History buffs, meanwhile, have a host of other places to choose from within a short stroll of each other, beginning with a medieval pairing of the Merchant Adventurers’ Hall and Barley Hall – one a Guildhall, the other a lovingly reconstructed townhouse. Plush Fairfax House provides a look into stylish Georgian lifestyle, just a stone’s throw from the Norman-era castle keep known as Clifford’s Tower. The Jorvik Viking Centre, meanwhile, provides a sensory blast of 9th century York – including the smells!
For art lovers, meanwhile, the York Art Gallery complements its paintings with the UK’s finest collection of modern pottery.
Rise and shine this morning for a fabulous rail journey through fine countryside from York via Leeds through Settle to Carlisle, pottering past English village stations and crossing the Ribblehead Viaduct. A driver will meet and transfer you to the lovely Lake District village of Pooley Bridge. An early afternoon arrival gives you a chance to potter around its independent shops, or take afternoon tea at the award-winning Granny Dowbekin’s Tea Room.
If you want to venture further afield, consider a five-minute taxi-ride to the imposing ruins of Lowther Castle, whose visitor centre tells the fascinating and often alarming story of the castle’s history. The grounds and gardens present a wonderful opportunity to get lost and to experience the landscape from a unique perspective, and there’s also a pleasant café. Keen walkers, meanwhile, may want to step out on one of the trails heading out from the village into the superb surrounding landscape.

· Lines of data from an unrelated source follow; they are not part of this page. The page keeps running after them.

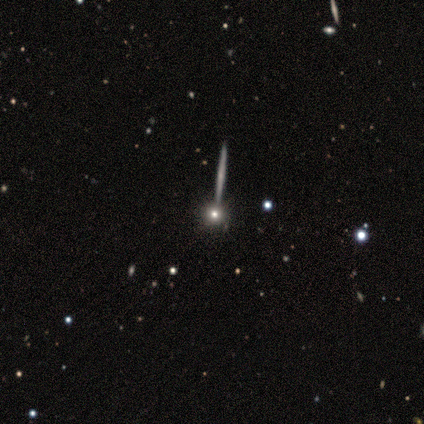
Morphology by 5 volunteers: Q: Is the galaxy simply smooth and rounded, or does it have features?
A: featured or disk — 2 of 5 (40%, tied with star or artifact).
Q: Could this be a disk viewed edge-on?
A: yes — 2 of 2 (100%).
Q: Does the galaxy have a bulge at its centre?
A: none — 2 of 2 (100%).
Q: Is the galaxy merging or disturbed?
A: none — 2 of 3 (67%).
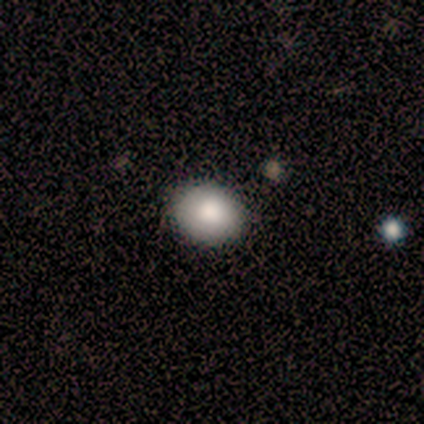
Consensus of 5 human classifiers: Smooth or featured: smooth — 80% (star or artifact — 20%)
How rounded: round — 75% (in between — 25%)
Merging: none — 100%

Your Lake District accommodation
This recently refurbished family owned property in the picture-perfect village of Pooley Bridge by Ullswater augments its cosy rooms with an acclaimed fine-dining restaurant serving the best local, seasonal produce, alongside local gin, beer and a well-chosen wine list.
A dinner reservation for your first evening has been made on your behalf, but we’d be happy to help source other dinner options if you prefer.
Your holiday includes a ticket that allows unlimited travel today on Ullswater, giving you a chance to hop on and off the delightful local steamer which criss-crosses what many regard as the Lake District’s most picturesque body of water.
This morning you’ll be transferred to Carlisle to catch a train to Haydon Bridge, your base to explore the dramatic Northumberland countryside flanking Hadrian’s Wall. This 73-mile long UNESCO World Heritage structure marked the boundary of Roman Britannia in the face of fierce and proudly troublesome Caledonian tribes to the north.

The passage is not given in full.